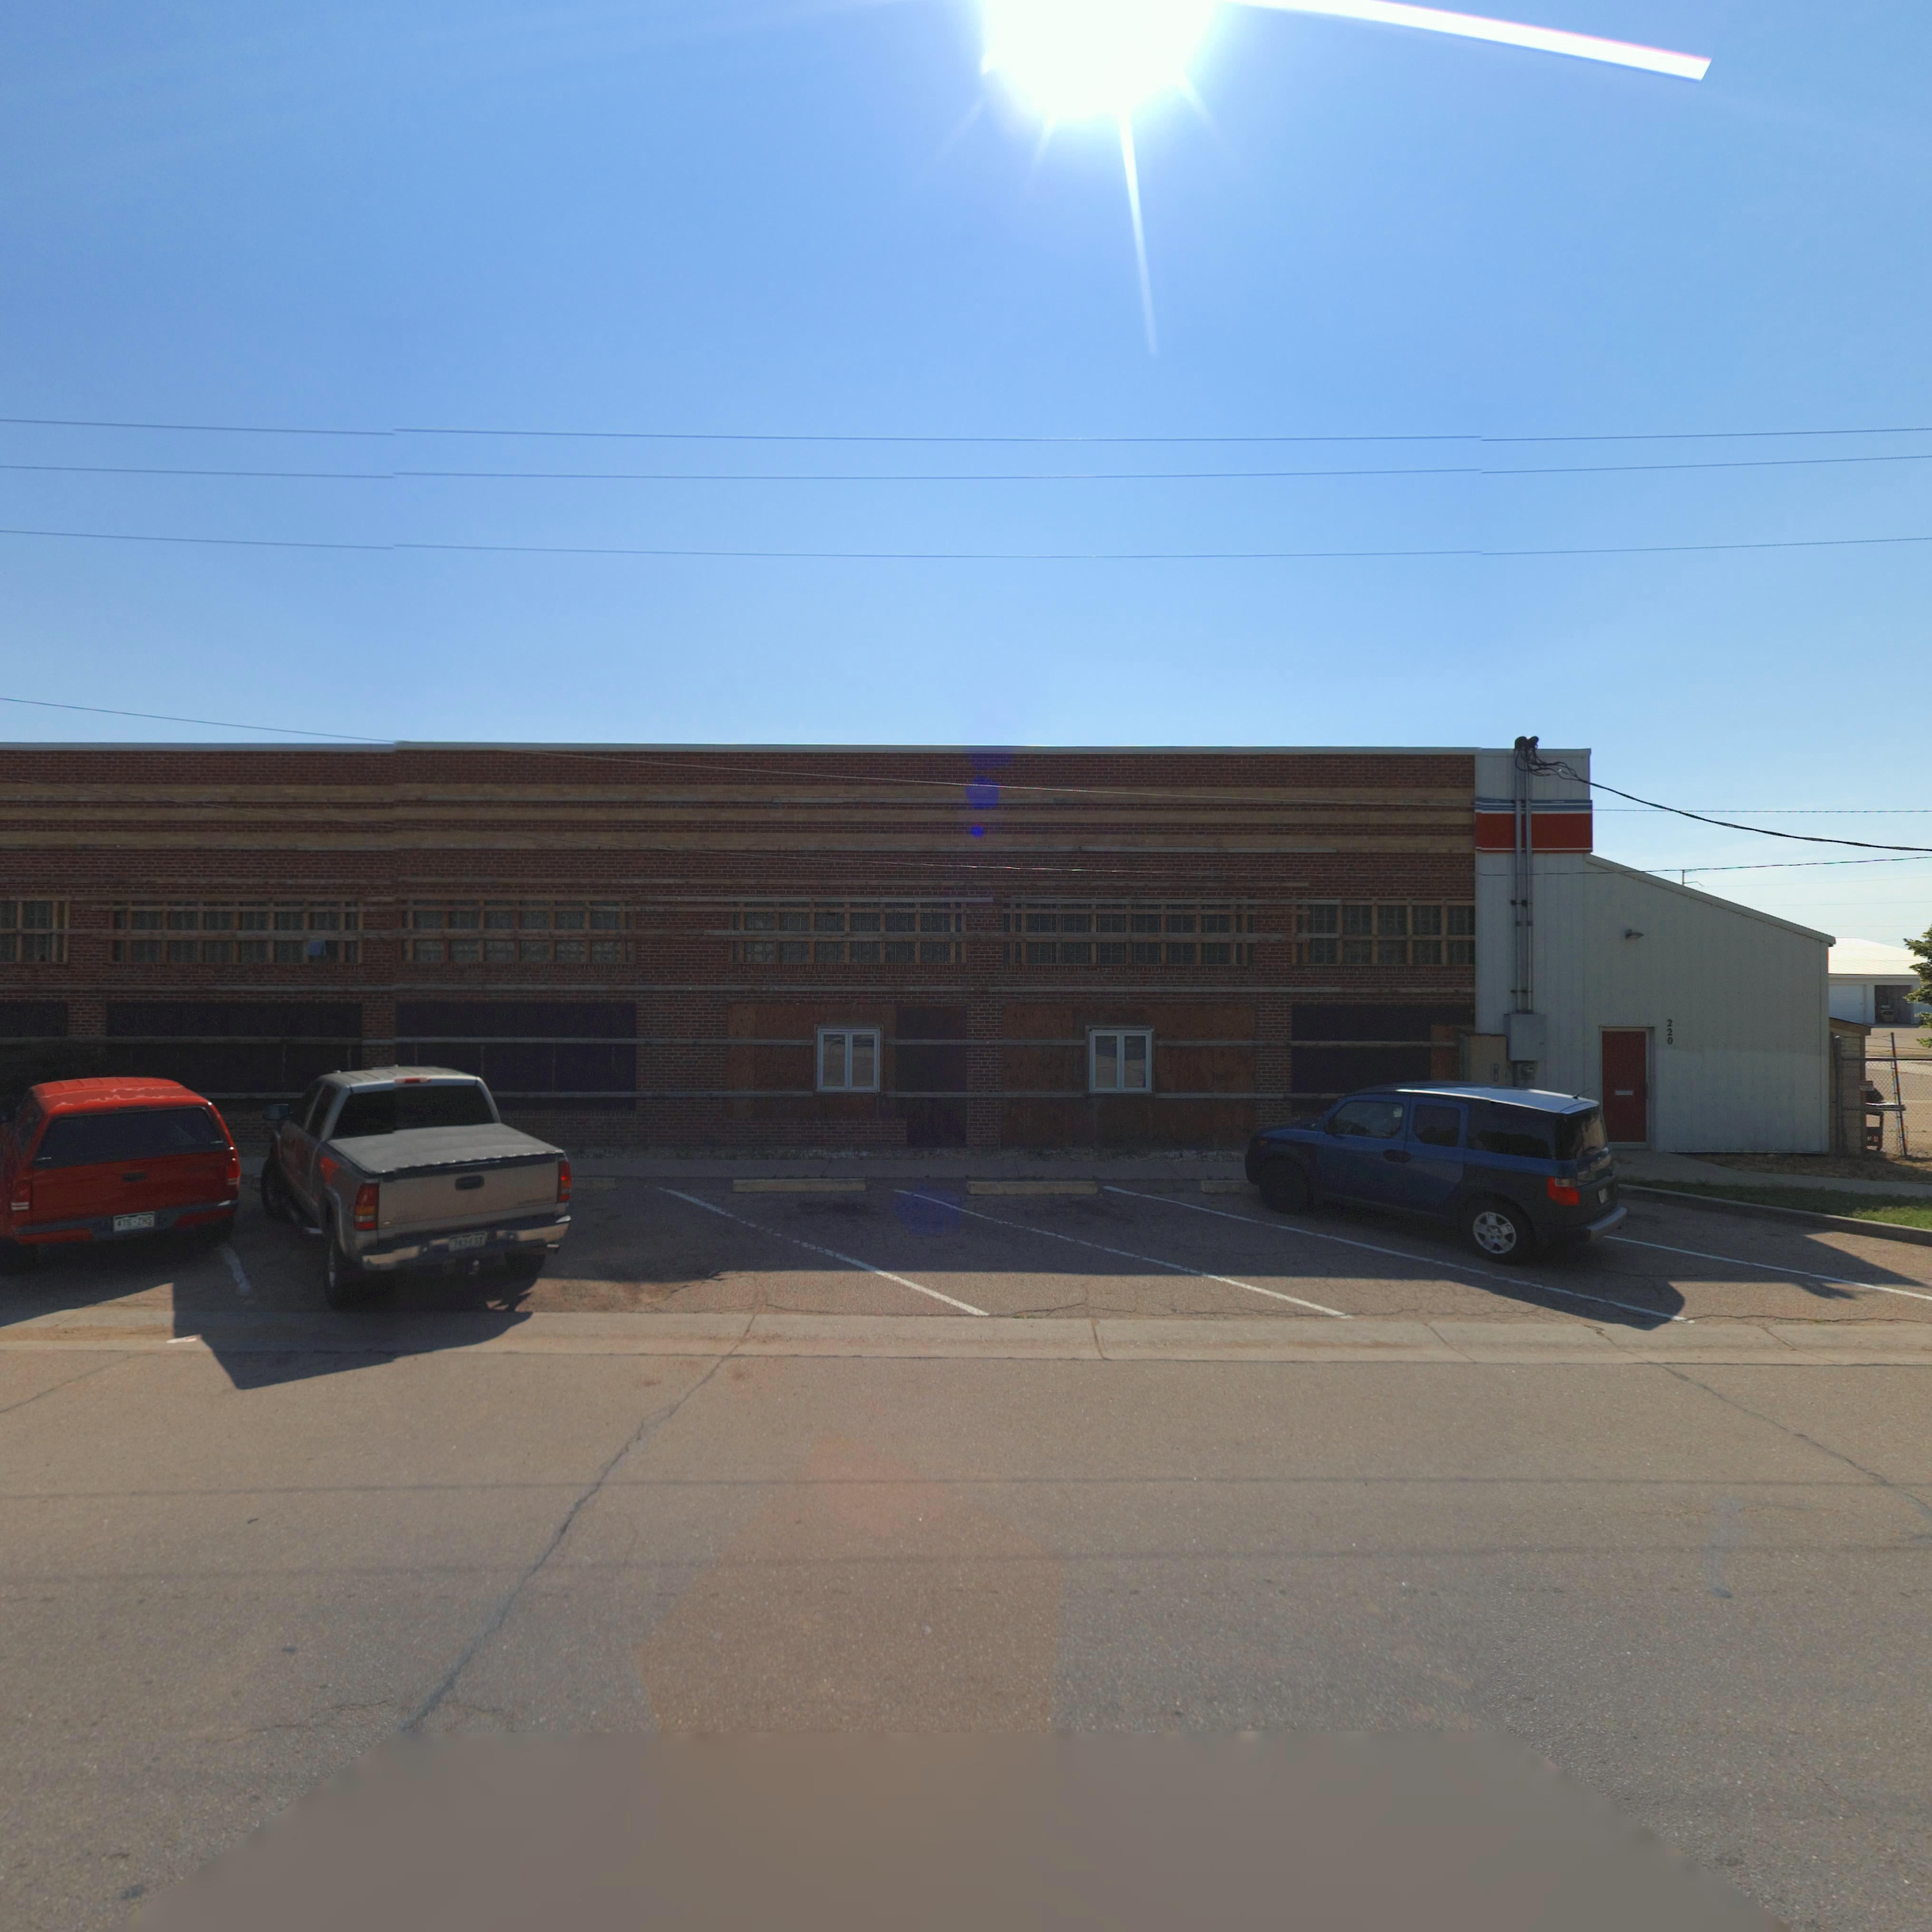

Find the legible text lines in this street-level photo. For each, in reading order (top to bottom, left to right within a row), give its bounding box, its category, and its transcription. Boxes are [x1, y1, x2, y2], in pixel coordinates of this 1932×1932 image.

[1666, 1017, 1673, 1045] StreetNumber: 220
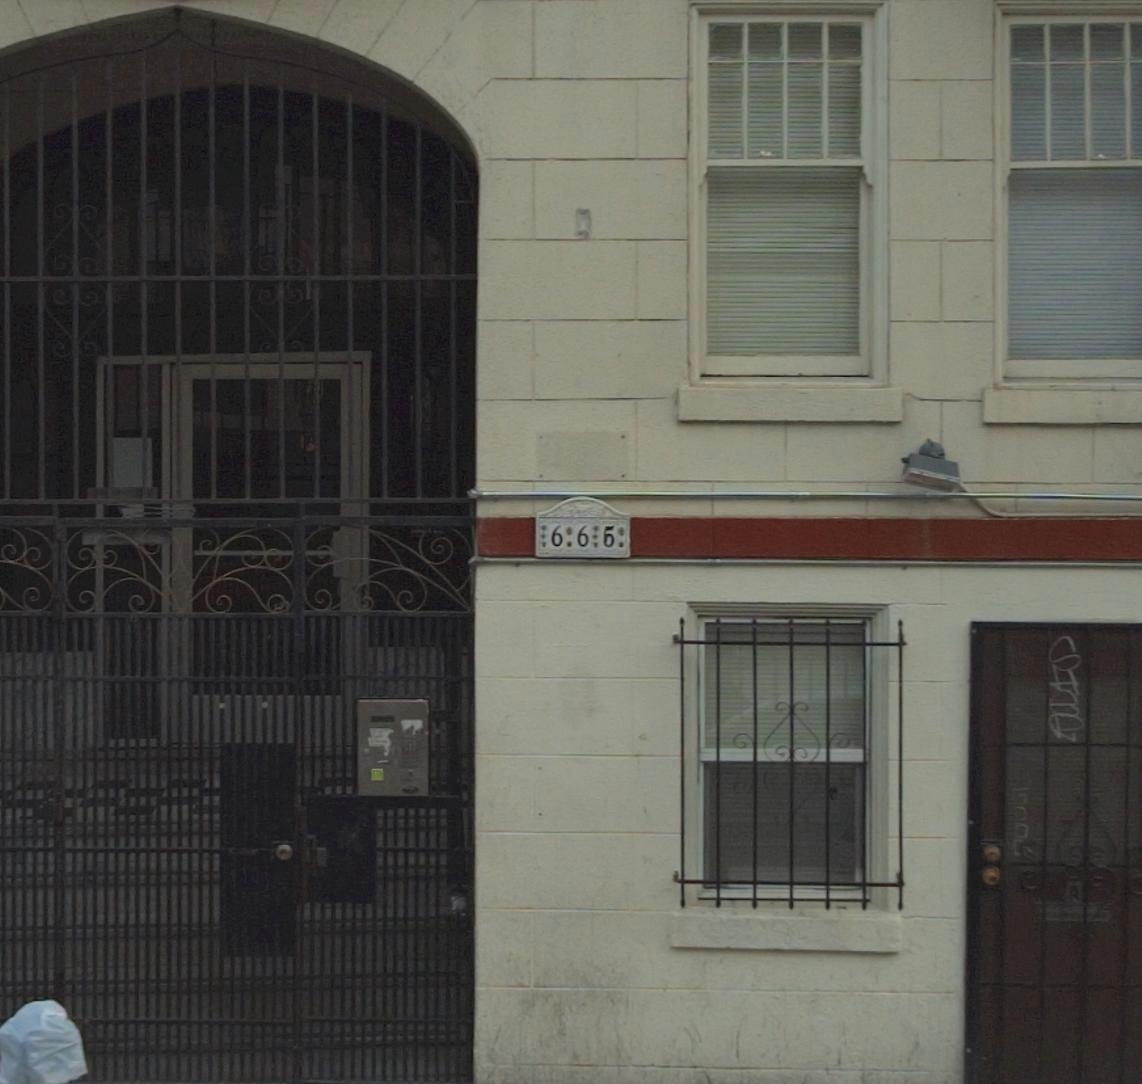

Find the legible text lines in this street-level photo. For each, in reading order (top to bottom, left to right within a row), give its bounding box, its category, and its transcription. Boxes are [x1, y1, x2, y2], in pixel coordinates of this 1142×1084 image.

[549, 524, 616, 549] StreetNumber: 665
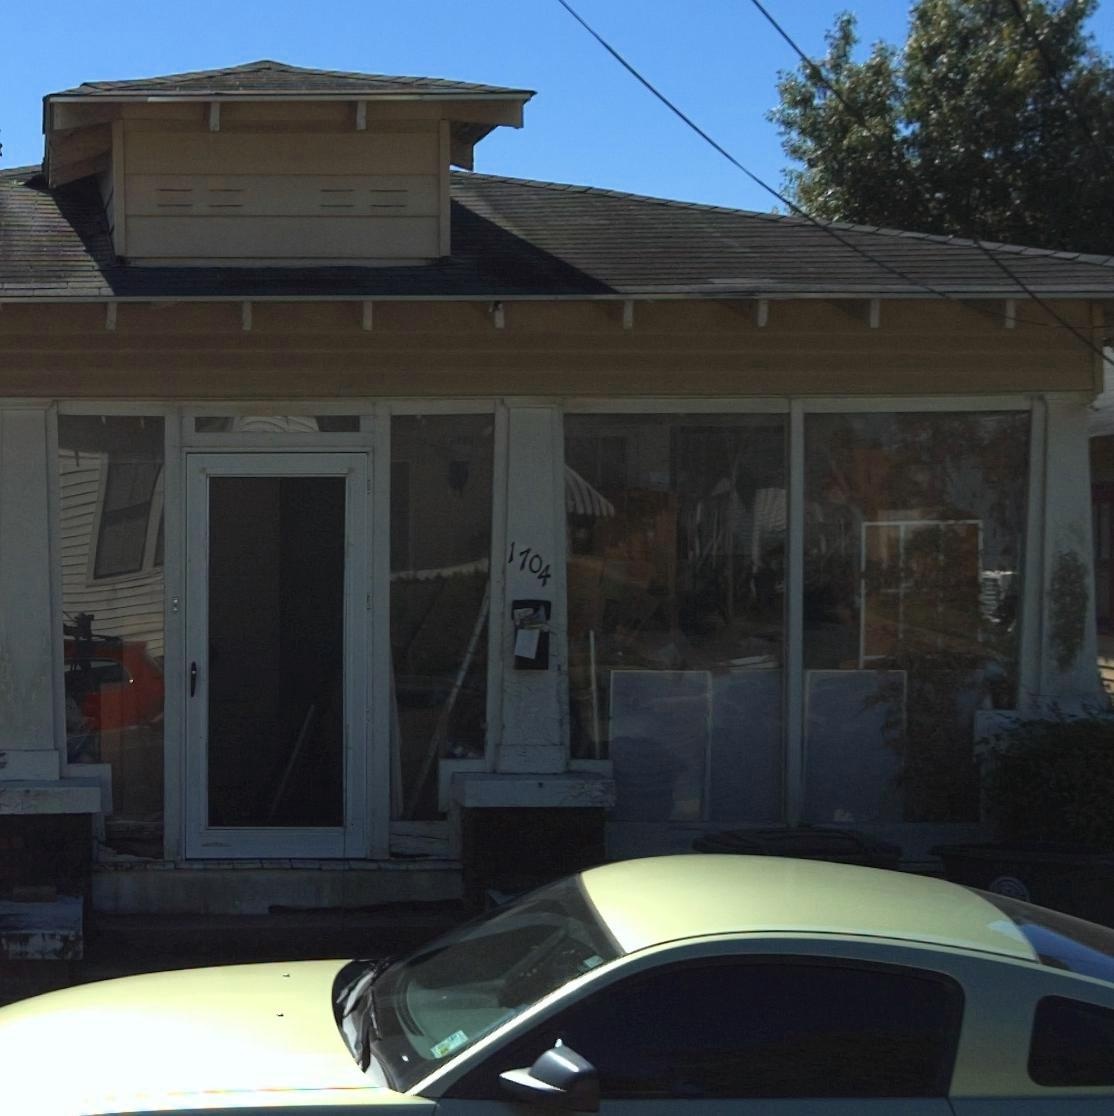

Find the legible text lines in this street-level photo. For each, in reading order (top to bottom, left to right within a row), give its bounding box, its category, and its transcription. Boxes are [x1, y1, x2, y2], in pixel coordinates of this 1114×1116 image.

[504, 538, 555, 590] StreetNumber: 1704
------------------------------------
What is expected: Copy out every item above word for word, leaving out the pictures.

Task output:
Find the legible text lines in this street-level photo. For each, in reading order (top to bottom, left to right within a row), give its bounding box, its category, and its transcription. Boxes are [x1, y1, x2, y2], in pixel coordinates of this 1932×1932 image.

[1666, 1017, 1673, 1045] StreetNumber: 220

Find the legible text lines in this street-level photo. For each, in reading order (top to bottom, left to right within a row), give its bounding box, its category, and its transcription. Boxes are [x1, y1, x2, y2], in pixel coordinates of this 1142×1084 image.

[549, 524, 616, 549] StreetNumber: 665

Find the legible text lines in this street-level photo. For each, in reading order (top to bottom, left to right within a row), give its bounding box, its category, and its transcription. Boxes are [x1, y1, x2, y2], in pixel coordinates of this 1114×1116 image.

[504, 538, 555, 590] StreetNumber: 1704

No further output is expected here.